Numpy Structured Arrays
Introduction
Numpy Structured arrays are a more complex type
of array made up of smaller “structures”. This is very similar to an array of structs in the C language.
Previously, we had introduced Numba’s @jitclass feature for grouping
together values of different types.
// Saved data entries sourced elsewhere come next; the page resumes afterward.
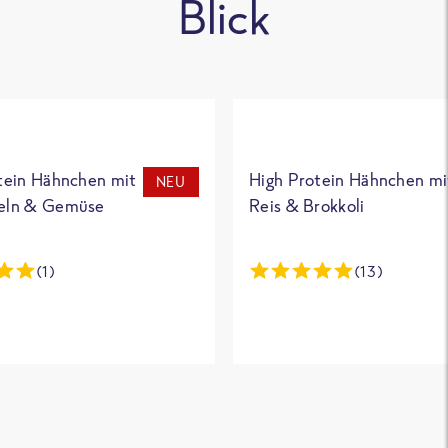
Blick
tein Hähnchen mit
High Protein Hähnchen mi
NEU
eln & Gemüse
Reis & Brokkoli
(1)
(13)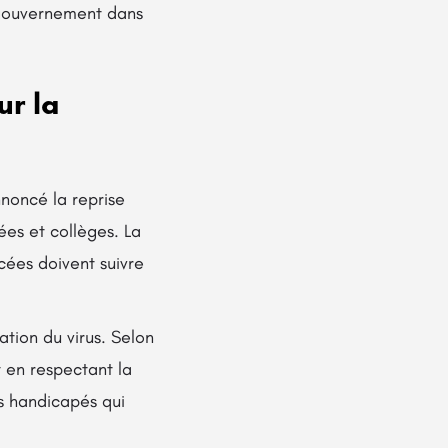
e gouvernement dans
ur la
nnoncé la reprise
ées et collèges. La
cées doivent suivre
tion du virus. Selon
t en respectant la
ts handicapés qui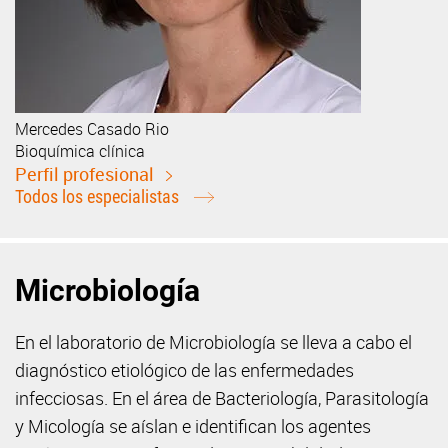
Mercedes
Casado Rio
Bioquímica clínica
Perfil profesional
Todos los especialistas
Microbiología
En el laboratorio de Microbiología se lleva a cabo el
diagnóstico etiológico de las enfermedades
infecciosas. En el área de Bacteriología, Parasitología
y Micología se aíslan e identifican los agentes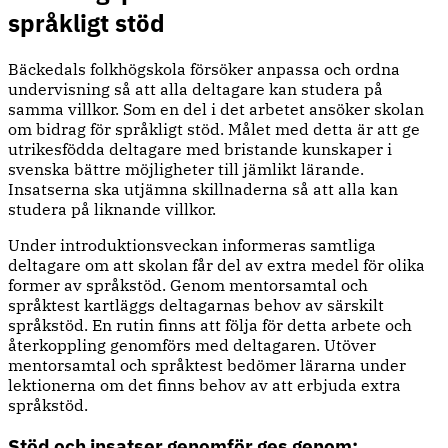
språkligt stöd
Bäckedals folkhögskola försöker anpassa och ordna
undervisning så att alla deltagare kan studera på
samma villkor. Som en del i det arbetet ansöker skolan
om bidrag för språkligt stöd. Målet med detta är att ge
utrikesfödda deltagare med bristande kunskaper i
svenska bättre möjligheter till jämlikt lärande.
Insatserna ska utjämna skillnaderna så att alla kan
studera på liknande villkor.
Under introduktionsveckan informeras samtliga
deltagare om att skolan får del av extra medel för olika
former av språkstöd. Genom mentorsamtal och
språktest kartläggs deltagarnas behov av särskilt
språkstöd. En rutin finns att följa för detta arbete och
återkoppling genomförs med deltagaren. Utöver
mentorsamtal och språktest bedömer lärarna under
lektionerna om det finns behov av att erbjuda extra
språkstöd.
Stöd och insatser genomför ges genom:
However, for many uses (outside of building your own data structures)
structured arrays will suffice.
Creation
You can create a numpy structured array by passing in a dtype containing a list of the names and
types of the individual fields like this:
import numpy
a = numpy.empty((10,), dtype=[('x', float), ('y', float), ('z', float), ('count', int)])
If you need to specify the exact precision, you can do this with the numpy types:
a = numpy.empty((10,), dtype=[('x', numpy.float32), ('y', numpy.float32),
('z', numpy.float64), ('count', numpy.uint8)])
You can also provide input data using numpy.array:
a = numpy.array([(121.9, 97.1, 9.1, 5), (124.1, 98.0, 8.7, 4)],
dtype=[('x', float), ('y', float), ('z', float), ('count', int)])
Access
You can access individual structures with the normal numpy indices, combined with the name if individual fields. To set values, use this syntax:
# set all the `x` values to 10 for all elements of the array
a['x'] = 10
# set all the fields of the first structure to 9
a[0] = 9
# set the 'x' field of the second structure to 100
a[1]['x'] = 100
The same rules apply for reading data out of the array:
# all the 'x' fields in the array
a['x']
# the first structure in the array
a[0]
# the 'x' field of the second structure in the array
a[1]['x']
Strings
Prior to numpy 2.0 you needed to define the length of strings in a structured array, and whether they were unicode or not:
a = numpy.empty((10,), dtype=[('asciistring', 'S8'), ('unicodestring', 'U5')])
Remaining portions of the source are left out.